ACTIVITY
Print the lines of the data, starting with the first, up to and including the line where "Week 30:Natural Language" appears.

[[ SUPPLIED MATERIAL open ]]

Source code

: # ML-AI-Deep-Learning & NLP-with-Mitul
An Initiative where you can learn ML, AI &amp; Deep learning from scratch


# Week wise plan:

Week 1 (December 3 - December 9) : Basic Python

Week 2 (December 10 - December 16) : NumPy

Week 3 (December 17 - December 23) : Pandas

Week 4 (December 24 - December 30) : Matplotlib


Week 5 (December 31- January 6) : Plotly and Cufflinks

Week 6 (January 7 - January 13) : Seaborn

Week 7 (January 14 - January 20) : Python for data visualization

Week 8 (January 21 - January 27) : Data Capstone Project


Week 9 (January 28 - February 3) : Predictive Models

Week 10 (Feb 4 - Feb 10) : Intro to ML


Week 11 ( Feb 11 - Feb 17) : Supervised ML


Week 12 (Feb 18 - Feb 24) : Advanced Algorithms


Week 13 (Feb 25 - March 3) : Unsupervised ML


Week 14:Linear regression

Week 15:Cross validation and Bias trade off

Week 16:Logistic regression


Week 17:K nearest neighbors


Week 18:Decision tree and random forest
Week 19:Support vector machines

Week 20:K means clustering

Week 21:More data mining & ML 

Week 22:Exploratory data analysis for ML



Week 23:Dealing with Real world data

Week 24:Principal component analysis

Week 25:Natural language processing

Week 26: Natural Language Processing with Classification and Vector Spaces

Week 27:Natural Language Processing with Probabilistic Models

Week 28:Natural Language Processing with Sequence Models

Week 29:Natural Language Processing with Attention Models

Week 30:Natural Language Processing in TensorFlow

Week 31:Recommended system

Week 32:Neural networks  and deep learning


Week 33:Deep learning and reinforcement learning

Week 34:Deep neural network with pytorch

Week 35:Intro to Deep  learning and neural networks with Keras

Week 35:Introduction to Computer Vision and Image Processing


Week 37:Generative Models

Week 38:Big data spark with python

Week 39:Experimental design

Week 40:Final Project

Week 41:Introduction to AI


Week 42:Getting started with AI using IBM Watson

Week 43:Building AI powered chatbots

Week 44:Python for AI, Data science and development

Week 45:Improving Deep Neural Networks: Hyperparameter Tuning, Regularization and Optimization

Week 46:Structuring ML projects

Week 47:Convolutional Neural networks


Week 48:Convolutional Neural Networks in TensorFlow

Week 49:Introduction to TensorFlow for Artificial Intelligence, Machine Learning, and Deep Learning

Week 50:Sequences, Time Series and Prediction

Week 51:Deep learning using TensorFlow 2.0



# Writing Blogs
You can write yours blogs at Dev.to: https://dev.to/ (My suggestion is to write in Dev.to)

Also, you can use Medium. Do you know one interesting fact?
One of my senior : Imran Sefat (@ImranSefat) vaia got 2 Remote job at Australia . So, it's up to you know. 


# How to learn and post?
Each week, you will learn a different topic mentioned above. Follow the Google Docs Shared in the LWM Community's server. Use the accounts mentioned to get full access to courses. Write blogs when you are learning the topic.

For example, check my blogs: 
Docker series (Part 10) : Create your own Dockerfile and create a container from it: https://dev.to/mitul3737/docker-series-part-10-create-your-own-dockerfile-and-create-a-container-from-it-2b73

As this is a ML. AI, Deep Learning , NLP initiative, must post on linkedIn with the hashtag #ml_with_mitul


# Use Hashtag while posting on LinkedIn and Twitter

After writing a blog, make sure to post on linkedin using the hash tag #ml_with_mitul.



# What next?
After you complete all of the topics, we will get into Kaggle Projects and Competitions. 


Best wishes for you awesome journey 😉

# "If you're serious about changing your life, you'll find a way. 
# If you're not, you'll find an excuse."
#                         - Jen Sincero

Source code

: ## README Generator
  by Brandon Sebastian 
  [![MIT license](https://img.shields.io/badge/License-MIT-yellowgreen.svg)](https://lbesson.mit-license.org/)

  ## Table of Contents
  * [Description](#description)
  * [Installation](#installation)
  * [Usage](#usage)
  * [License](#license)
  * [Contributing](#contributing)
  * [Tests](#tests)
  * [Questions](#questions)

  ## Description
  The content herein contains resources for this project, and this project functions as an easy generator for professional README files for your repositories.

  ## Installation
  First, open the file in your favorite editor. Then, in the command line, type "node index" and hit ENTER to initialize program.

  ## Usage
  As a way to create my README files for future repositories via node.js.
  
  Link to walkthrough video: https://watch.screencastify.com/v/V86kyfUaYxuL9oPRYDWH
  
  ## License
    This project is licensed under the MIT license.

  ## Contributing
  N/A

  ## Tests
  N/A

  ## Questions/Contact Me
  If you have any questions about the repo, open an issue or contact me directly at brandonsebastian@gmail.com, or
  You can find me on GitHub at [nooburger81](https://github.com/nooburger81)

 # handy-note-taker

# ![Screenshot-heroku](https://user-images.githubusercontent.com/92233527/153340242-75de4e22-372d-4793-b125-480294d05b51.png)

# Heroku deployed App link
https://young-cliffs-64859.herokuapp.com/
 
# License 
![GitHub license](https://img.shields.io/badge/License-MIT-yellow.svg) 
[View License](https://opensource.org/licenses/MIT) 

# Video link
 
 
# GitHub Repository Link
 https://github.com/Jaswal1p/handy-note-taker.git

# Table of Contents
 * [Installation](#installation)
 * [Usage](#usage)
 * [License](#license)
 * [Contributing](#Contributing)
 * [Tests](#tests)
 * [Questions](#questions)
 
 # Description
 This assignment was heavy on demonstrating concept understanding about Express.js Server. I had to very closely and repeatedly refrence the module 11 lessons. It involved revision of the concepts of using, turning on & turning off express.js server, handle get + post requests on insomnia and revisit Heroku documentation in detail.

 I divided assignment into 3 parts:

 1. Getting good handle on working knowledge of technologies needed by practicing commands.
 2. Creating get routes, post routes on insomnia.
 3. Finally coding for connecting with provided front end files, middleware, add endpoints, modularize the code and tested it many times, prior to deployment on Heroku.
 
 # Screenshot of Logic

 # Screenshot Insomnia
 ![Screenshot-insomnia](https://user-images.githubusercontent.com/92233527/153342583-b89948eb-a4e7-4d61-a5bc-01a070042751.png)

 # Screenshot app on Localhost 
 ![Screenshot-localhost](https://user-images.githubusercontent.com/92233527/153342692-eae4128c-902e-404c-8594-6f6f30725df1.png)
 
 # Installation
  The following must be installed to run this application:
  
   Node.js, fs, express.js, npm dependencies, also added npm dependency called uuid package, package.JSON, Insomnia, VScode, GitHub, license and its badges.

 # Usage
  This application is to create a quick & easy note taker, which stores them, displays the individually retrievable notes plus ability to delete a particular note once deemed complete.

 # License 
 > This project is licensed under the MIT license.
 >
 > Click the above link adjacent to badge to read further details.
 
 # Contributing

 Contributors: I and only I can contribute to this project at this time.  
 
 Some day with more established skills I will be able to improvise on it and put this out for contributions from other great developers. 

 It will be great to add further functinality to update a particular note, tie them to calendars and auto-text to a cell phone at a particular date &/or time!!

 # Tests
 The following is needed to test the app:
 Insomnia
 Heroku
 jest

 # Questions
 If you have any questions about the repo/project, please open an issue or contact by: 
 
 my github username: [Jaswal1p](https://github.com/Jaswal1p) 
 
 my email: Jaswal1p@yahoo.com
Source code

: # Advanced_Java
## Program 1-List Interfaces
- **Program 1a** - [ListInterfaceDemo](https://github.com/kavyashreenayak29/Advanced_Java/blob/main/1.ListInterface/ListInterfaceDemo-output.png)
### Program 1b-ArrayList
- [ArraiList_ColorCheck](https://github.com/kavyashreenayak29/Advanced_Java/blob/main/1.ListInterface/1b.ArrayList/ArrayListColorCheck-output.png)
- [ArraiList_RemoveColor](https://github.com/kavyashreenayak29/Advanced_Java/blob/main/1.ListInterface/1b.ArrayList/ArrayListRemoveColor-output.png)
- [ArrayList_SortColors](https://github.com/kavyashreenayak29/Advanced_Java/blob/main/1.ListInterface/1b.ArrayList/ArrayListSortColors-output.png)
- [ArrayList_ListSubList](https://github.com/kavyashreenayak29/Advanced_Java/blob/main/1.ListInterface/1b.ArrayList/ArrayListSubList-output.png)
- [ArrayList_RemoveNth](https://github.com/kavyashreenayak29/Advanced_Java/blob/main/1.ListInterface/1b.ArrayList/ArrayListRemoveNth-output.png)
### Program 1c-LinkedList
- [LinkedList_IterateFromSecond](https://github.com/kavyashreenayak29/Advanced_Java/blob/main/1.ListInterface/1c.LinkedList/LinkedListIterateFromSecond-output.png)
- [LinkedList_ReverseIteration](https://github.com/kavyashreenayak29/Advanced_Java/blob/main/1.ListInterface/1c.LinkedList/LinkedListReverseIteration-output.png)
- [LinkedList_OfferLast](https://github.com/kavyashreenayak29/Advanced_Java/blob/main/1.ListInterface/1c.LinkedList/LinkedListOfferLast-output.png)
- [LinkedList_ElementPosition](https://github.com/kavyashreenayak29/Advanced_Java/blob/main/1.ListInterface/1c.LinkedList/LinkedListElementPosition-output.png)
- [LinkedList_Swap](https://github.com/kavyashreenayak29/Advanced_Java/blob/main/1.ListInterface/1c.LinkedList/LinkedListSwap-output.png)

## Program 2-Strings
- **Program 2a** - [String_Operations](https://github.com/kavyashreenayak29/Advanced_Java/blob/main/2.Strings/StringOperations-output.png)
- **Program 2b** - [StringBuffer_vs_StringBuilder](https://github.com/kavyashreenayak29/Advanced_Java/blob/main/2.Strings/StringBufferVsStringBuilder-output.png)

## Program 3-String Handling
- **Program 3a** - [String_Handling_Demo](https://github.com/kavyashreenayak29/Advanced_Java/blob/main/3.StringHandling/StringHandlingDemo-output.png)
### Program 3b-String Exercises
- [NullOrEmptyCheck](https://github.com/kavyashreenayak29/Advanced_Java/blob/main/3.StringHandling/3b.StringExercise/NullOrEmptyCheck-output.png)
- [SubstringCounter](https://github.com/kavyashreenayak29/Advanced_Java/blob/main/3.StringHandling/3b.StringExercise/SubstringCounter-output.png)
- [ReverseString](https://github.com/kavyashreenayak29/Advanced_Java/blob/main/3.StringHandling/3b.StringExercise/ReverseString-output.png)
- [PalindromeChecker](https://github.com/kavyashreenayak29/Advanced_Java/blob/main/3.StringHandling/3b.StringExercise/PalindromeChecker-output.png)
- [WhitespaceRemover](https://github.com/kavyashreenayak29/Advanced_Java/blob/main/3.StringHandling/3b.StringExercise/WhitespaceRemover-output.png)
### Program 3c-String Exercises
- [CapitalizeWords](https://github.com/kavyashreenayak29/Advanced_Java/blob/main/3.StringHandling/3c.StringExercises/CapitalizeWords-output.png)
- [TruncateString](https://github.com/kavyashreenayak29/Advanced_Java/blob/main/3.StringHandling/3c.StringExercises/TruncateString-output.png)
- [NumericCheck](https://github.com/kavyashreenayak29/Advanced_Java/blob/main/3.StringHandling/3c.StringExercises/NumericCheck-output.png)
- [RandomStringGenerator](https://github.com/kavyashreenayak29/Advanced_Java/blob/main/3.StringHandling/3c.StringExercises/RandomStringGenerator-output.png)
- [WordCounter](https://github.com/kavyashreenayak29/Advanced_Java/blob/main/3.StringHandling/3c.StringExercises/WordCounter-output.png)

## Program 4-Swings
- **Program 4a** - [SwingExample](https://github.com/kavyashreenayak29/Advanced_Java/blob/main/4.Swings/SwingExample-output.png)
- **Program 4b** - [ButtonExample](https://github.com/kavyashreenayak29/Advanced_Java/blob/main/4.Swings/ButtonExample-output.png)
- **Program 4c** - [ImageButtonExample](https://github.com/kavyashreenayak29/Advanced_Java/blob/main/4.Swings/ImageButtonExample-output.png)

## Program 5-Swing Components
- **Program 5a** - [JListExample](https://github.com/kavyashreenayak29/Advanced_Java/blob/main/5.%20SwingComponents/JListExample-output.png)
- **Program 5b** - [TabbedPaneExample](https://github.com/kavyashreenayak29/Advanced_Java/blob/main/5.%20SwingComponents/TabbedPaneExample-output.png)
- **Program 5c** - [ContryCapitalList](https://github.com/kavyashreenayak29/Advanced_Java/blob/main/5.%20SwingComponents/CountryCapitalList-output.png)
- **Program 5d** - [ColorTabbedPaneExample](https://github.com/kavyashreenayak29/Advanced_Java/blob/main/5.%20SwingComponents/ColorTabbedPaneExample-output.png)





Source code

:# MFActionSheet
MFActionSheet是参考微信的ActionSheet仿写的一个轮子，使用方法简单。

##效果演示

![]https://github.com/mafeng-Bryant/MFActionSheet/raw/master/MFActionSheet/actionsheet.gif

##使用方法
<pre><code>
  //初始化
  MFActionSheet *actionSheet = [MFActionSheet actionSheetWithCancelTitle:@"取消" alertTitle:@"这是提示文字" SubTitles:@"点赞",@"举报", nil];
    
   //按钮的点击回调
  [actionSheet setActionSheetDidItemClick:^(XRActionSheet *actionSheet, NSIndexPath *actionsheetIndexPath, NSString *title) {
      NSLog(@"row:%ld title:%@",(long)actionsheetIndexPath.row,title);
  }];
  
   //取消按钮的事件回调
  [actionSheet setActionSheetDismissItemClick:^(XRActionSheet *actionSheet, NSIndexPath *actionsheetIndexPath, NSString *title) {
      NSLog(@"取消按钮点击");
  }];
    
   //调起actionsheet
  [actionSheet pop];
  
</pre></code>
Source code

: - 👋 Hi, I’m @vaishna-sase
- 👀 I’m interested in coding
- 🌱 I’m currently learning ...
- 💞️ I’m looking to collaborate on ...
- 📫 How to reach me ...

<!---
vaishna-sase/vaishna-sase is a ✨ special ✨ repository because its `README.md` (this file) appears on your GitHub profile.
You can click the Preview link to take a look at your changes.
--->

[[ SUPPLIED MATERIAL closed ]]

RESULT OF THE TASK
Source code

: # ML-AI-Deep-Learning & NLP-with-Mitul
An Initiative where you can learn ML, AI &amp; Deep learning from scratch


# Week wise plan:

Week 1 (December 3 - December 9) : Basic Python

Week 2 (December 10 - December 16) : NumPy

Week 3 (December 17 - December 23) : Pandas

Week 4 (December 24 - December 30) : Matplotlib


Week 5 (December 31- January 6) : Plotly and Cufflinks

Week 6 (January 7 - January 13) : Seaborn

Week 7 (January 14 - January 20) : Python for data visualization

Week 8 (January 21 - January 27) : Data Capstone Project


Week 9 (January 28 - February 3) : Predictive Models

Week 10 (Feb 4 - Feb 10) : Intro to ML


Week 11 ( Feb 11 - Feb 17) : Supervised ML


Week 12 (Feb 18 - Feb 24) : Advanced Algorithms


Week 13 (Feb 25 - March 3) : Unsupervised ML


Week 14:Linear regression

Week 15:Cross validation and Bias trade off

Week 16:Logistic regression


Week 17:K nearest neighbors


Week 18:Decision tree and random forest
Week 19:Support vector machines

Week 20:K means clustering

Week 21:More data mining & ML 

Week 22:Exploratory data analysis for ML



Week 23:Dealing with Real world data

Week 24:Principal component analysis

Week 25:Natural language processing

Week 26: Natural Language Processing with Classification and Vector Spaces

Week 27:Natural Language Processing with Probabilistic Models

Week 28:Natural Language Processing with Sequence Models

Week 29:Natural Language Processing with Attention Models

Week 30:Natural Language Processing in TensorFlow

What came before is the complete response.